Der Spiegel said Sunday it had uncovered information that Claas Relotius allegedly solicited contributions after writing an article about Syrian urchins living on the streets of Turkey — but directed donations to his own bank account.
“Der Spiegel will give all the information it collects to public prosecutors as part of a criminal complaint,” the magazine said on its Web site, according to Agence France-Presse.
The influential publication said it was unaware of the purported charity campaign at the time and didn’t know how much money Relotius, 33, may have raised, apparently by responding to readers who emailed him after reading his July 2016 report.
A Turkish photographer who worked with Relotius has since claimed that the article has major inaccuracies, and Der Spiegel said Relotius apparently invented the two young siblings who featured prominently in it.
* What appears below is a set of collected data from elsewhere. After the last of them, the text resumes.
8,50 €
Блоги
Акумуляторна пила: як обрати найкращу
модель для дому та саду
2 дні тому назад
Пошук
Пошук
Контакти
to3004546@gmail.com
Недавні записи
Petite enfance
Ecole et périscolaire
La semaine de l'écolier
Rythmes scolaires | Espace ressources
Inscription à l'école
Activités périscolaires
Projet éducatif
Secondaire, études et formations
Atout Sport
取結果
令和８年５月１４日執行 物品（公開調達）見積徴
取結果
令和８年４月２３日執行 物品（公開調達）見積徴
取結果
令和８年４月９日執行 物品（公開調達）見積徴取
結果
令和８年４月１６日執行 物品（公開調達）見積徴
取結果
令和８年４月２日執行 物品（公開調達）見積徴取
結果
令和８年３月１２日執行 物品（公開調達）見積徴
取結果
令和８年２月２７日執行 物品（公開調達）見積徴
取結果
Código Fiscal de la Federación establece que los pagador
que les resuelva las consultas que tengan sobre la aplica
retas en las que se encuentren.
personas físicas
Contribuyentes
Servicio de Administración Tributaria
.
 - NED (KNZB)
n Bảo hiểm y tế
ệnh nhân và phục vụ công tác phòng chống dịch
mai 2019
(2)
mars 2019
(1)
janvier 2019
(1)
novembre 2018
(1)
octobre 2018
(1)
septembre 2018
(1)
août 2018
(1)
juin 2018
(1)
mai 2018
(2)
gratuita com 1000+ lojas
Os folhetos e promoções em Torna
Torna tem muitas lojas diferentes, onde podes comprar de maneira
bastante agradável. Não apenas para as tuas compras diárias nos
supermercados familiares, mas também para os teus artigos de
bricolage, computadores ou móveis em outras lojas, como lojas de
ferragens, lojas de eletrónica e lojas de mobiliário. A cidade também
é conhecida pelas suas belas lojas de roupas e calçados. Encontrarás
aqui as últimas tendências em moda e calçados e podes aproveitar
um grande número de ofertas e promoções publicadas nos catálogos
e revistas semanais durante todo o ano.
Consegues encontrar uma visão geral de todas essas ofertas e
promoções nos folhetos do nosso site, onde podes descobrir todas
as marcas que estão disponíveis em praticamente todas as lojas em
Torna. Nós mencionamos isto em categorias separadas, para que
He later wrote about trying to help the children get adopted by a German family, which Der Spiegel also said appeared to be a lie.
Der Spiegel announced last week that Relotius had admitted fabricating interviews and information in at least 14 articles, a scam it called the “worst thing that can happen to an editorial team.”
Relotius went into hiding in the wake of the scandal but sent a message of apology to Germany’s Reporter Forum, which gave him four awards that he said he was returning.
CNN also stripped him of two Journalist of the Year awards that he won for articles in the Swiss magazine Reportagen.